1. O zamana kadar bir seyler ayarlariz, sakin uzulme emi.
2. "Sen en iyisi bana abla de, emi",demisti.

I would appreciate your help!


----------



## mrayp

It's a little bit like adding "OK?" or "alright?" at the end of a sentence for emphasis. I'm not sure how else to translate it. In Turkish it's similar to saying "olur mu?". 

1. Until then, we'll figure something out, just don't be sad OK?

2. She had said "You better call me older sister, OK?"

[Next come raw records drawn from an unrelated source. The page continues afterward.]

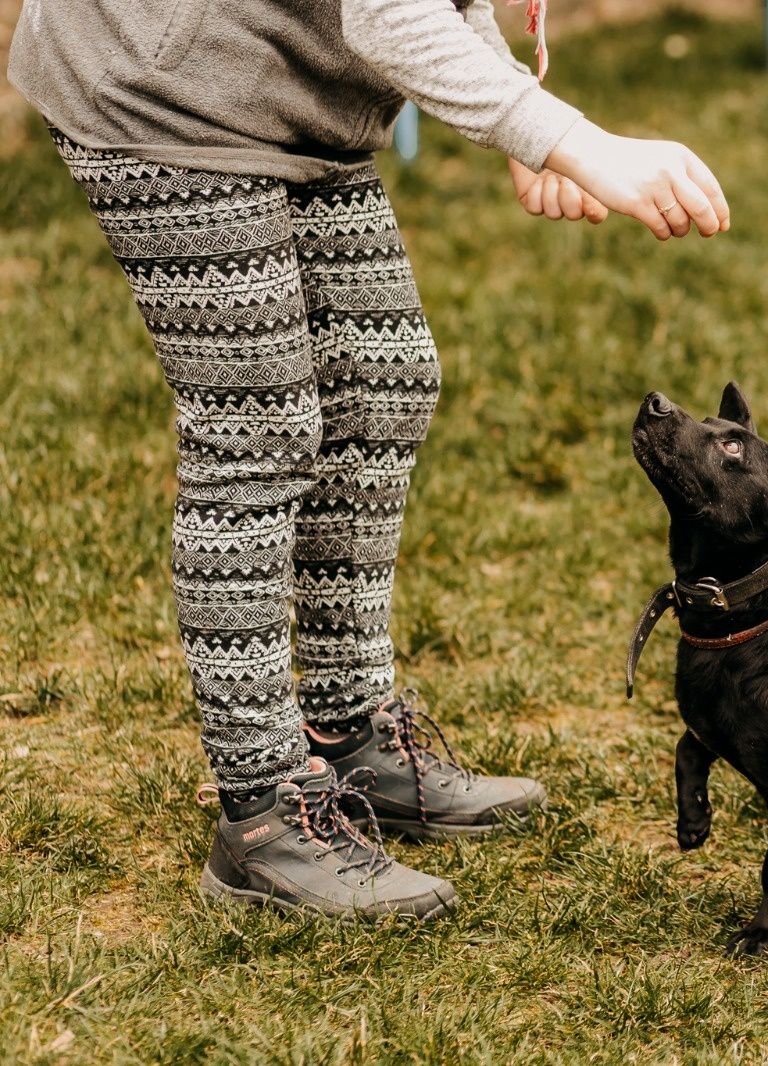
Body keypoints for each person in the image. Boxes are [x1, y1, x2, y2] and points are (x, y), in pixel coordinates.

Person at [7, 0, 731, 918]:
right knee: (255, 428)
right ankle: (262, 818)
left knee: (384, 384)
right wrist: (572, 140)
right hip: (166, 87)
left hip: (292, 87)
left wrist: (520, 113)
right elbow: (391, 12)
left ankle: (351, 735)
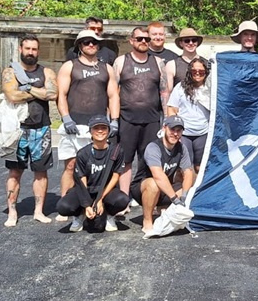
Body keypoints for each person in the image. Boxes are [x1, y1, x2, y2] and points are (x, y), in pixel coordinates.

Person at [56, 29, 120, 221]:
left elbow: (113, 95)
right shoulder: (69, 66)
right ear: (79, 46)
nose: (90, 45)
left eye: (94, 42)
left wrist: (114, 120)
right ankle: (70, 207)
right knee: (71, 167)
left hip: (100, 126)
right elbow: (62, 95)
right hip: (75, 124)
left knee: (104, 169)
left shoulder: (106, 68)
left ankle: (105, 208)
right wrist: (66, 118)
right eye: (86, 42)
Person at [1, 35, 58, 227]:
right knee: (15, 172)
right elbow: (11, 95)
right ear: (20, 50)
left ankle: (39, 211)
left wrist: (26, 88)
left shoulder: (46, 72)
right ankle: (12, 212)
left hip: (41, 128)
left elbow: (52, 94)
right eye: (27, 49)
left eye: (34, 49)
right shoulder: (10, 72)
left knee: (41, 172)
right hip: (17, 130)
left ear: (38, 51)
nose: (31, 52)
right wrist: (37, 91)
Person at [113, 27, 169, 203]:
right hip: (127, 119)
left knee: (148, 160)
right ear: (131, 41)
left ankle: (143, 195)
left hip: (152, 120)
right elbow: (113, 92)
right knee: (125, 160)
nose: (143, 42)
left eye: (146, 39)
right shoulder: (121, 61)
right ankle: (124, 198)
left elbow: (164, 92)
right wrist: (112, 119)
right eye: (139, 39)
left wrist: (167, 118)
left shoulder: (158, 63)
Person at [56, 115, 129, 233]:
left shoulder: (117, 151)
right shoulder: (82, 153)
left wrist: (100, 199)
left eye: (104, 128)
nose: (100, 131)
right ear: (90, 131)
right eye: (96, 128)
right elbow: (82, 178)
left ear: (109, 131)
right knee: (63, 206)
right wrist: (87, 205)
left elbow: (116, 177)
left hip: (106, 190)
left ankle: (109, 213)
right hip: (87, 190)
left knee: (122, 200)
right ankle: (79, 215)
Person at [130, 115, 195, 233]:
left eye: (179, 130)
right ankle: (147, 220)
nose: (175, 134)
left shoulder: (182, 148)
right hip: (143, 188)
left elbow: (188, 172)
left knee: (192, 181)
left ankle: (163, 208)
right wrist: (175, 199)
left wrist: (184, 195)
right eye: (172, 130)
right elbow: (158, 175)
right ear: (164, 128)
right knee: (153, 184)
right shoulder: (153, 147)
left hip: (164, 190)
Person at [167, 58, 210, 173]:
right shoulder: (180, 87)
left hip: (203, 133)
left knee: (200, 167)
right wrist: (175, 131)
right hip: (184, 134)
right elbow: (171, 109)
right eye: (194, 71)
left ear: (206, 72)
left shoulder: (210, 88)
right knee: (185, 168)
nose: (197, 73)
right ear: (189, 72)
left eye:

I would guess that it comes from "evet mi?" but "evet mi" is not used in this way.


----------



## Maya-the-smile

Çok teşekkür ederim, mrayp
Bir daha sorularım varsa burada sorabilir miyim? or should I create a new thread?


----------



## denizkeen

you can say also
 you will come ,wont you ?  here ,wont you is a little like emi 
  butt orr forget it


----------



## mrayp

Maya-the-smile said:


> Çok teşekkür ederim, mrayp
> Bir daha sorularım varsa burada sorabilir miyim? or should I create a new thread?



You're welcome. 

That question is probably better addressed to the forum admin, but I would guess that they would want you to create new threads for new questions to make it easier for people to search, unless the questions are related.


----------



## Maya-the-smile

Does "emi" has the same meaning in this sentence too: 
- Sütlerin içinde boğul emi, süt tenli İngiliz.
Thanks in advance!


----------



## mrayp

Once again, it's for emphasis, but this time it's negative like "drown in milk, why won't you!", "I hope you drown in milk" etc


----------



## Buracx

No it has different meaning in this sentence , in this sentence "emi" is used for emphasis hate . Because of getting angry to sb. u give a damn to him. It has a close meaning to "inşallah" 
 The meaning of the sentence is "I hope that you 'll be drowned in milk , milk skinned English "


----------



## Tangriberdi

mrayp said:


> I would guess that it comes from "evet mi?" but "evet mi" is not used in this way.


As far as I know, emi is etymologicaly a short form of eyi mi? Eyi mi is a regional variant of iyi mi? Literally it means is it good? However it is used in the meanings explained before.


----------



## Chazzwozzer

mrayp said:


> You're welcome.
> 
> That question is probably better addressed to the forum admin, but I would guess that they would want you to create new threads for new questions to make it easier for people to search, unless the questions are related.





Maya-the-smile said:


> Çok teşekkür ederim, mrayp
> Bir daha sorularım varsa burada sorabilir miyim? or should I create a new thread?


You're encouraged to a create new topic per separate question.


----------



## mmq45

"emi" aslında halk dilinde kullanılan bir kelimedir. *A*nlamı ise onay beklemedir.

*Ö*rnek: *A*re you going to school, *aren't you*?
                                               " emi " 

*A*ren't you going to school, *are you*?
                                                 " emi "

*C*evabı anladın, emi ?


----------



## ukuca

mmq45 said:


> "emi" aslında halk dilinde kullanılan bir kelimedir. *A*nlamı ise onay beklemedir.
> 
> *Ö*rnek: *A*re you going to school, *aren't you*?
> " emi "
> 
> *A*ren't you going to school, *are you*?
> " emi "
> 
> *C*evabı anladın, emi ?



In Turkish, for all those three examples you've given, we use "*değil mi?*" (in regular speech this evolves to "*di mi*") not "*emi*"


----------



## /.:TürK:.\

''emi'' is a bit spoken language phrase..and in time, it has gotten a little changes.
iyi mi? > eyi mi? > ey mi? (vowel is gone [ulama]) > e mi? this is the last form...
this phrase got a motherly sense indeed 

and in some accents , it can be told like  ''eyü mü'' (much more in country dialect)


----------